When used as a pronoun, the utilitarian word “there” becomes an insidiously easy way for writers to get their point across. “There” gets the job done, no doubt about it. But using “there” at the beginning of sentences and phrases is the lazy way out. Whenever you see the word “there” used as a pronoun, you can be sure it’s being used as a crutch to hold up a weak and passive sentence. Let’s look at a few examples:
- There was a large wart on the scary old lady’s chin.
- When Jackson looked across the room, he was shocked to see there were several policeman talking with his boss.
- When in doubt, remember there is always more than one way to write a sentence.
Every single of one of these sentences is sagging with passive verbs and flabby imagery. How much better would they sound if we sent “there” packing and reworked them into more active constructions?
- A large wart sprouted hair on the scary old lady’s chin.
- When Jackson looked across the room, he froze. Several policeman stood talking with his boss.
- When in doubt, remember you can always find more than one way to write a sentence.
When we get rid of the “there” constructions, we’re able to use snappier verbs, which in turn create more easily visualized images and a stronger voice.
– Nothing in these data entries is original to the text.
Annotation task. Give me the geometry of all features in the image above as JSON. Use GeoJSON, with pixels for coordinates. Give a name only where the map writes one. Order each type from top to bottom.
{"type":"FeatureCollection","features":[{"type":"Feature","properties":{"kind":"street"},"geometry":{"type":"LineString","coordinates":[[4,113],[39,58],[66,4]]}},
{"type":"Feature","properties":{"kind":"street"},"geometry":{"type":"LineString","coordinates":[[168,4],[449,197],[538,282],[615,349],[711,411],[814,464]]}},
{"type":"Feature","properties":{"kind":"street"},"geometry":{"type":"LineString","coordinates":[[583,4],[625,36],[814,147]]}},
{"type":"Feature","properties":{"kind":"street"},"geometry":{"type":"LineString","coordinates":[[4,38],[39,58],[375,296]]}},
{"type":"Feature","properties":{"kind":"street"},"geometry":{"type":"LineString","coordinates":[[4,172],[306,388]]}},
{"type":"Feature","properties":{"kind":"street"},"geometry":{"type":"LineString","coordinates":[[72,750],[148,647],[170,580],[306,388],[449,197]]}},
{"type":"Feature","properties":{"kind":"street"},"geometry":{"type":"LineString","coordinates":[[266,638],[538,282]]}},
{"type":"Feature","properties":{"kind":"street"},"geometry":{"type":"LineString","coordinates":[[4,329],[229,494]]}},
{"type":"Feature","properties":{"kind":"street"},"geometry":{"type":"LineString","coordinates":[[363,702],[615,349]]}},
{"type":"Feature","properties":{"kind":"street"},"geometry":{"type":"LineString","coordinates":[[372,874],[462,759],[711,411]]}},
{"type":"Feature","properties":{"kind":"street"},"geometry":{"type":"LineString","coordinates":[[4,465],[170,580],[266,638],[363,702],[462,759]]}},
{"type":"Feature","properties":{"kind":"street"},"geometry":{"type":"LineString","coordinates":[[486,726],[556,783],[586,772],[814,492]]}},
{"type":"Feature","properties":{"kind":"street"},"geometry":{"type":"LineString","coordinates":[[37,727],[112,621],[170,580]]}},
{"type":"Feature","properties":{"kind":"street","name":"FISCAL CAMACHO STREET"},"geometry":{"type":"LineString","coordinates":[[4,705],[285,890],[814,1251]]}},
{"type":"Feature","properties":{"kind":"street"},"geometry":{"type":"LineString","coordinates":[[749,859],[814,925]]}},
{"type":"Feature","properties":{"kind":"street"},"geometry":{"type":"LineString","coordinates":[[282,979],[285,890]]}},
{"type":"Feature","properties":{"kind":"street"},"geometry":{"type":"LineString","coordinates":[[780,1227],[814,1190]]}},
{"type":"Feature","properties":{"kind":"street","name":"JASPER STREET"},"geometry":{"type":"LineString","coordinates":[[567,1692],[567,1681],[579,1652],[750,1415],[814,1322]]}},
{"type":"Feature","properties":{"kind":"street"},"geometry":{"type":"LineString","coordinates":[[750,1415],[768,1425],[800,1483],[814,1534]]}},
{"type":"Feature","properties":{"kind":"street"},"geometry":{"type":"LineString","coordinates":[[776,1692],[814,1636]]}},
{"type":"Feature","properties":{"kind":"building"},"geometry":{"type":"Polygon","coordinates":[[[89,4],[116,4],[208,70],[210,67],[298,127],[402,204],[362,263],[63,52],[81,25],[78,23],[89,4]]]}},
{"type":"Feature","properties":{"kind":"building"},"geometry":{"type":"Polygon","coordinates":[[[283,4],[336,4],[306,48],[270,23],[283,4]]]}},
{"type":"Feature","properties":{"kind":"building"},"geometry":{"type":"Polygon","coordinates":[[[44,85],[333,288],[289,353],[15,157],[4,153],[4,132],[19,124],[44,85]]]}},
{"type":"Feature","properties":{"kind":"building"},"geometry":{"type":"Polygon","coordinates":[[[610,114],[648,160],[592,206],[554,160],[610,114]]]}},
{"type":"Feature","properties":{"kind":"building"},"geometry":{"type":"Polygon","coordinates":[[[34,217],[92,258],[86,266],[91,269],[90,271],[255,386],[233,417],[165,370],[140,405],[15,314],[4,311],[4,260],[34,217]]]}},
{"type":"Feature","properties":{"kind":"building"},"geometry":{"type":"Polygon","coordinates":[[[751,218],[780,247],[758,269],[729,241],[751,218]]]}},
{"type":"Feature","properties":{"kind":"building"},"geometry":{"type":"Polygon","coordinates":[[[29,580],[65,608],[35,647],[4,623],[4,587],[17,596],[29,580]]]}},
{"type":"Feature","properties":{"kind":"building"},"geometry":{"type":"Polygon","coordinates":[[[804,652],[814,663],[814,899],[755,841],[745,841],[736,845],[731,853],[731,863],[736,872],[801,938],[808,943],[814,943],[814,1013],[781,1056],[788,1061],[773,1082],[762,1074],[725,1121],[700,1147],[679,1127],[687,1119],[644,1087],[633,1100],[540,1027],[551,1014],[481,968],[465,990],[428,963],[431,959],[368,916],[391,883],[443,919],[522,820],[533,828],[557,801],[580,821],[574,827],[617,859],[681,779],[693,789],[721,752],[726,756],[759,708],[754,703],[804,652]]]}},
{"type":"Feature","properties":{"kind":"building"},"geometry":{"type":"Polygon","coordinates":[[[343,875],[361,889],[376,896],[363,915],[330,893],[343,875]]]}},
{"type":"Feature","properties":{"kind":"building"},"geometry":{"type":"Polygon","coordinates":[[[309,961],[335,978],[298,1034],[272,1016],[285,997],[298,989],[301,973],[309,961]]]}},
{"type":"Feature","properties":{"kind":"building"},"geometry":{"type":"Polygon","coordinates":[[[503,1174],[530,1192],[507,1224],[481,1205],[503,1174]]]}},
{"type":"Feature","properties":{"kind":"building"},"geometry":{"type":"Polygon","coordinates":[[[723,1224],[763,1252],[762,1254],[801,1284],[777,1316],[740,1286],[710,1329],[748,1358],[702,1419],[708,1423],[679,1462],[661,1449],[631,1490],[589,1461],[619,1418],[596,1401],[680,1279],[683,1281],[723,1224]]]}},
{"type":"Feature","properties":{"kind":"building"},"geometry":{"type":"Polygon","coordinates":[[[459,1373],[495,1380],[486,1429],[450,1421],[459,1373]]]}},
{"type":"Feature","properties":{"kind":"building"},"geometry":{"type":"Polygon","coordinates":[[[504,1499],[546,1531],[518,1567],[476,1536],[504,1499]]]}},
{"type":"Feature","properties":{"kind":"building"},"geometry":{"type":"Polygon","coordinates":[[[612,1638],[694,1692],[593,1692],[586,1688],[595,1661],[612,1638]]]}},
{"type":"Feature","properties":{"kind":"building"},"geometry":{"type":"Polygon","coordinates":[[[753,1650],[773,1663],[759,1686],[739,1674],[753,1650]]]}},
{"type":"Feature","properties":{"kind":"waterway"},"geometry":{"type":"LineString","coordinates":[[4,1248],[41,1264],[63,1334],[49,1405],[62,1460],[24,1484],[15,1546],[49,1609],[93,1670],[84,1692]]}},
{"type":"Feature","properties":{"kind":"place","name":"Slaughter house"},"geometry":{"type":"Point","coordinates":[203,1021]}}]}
Granted, “there” is often a much easier—and even more natural—way to write. But if we stop and spend a little bit more time considering our word choices, we can often create much stronger sentences.“There” needn’t be expunged every time it crops up in your writing. Sometimes the word flow or the voice of your narrating character may work better with a few “theres” scattered in your prose. But be aware of the downfalls. Every time you find yourself typing “there” as a pronoun, reconsider your sentence. Would your scene offer more vibrancy, if you reworked the sentence with more active verbs?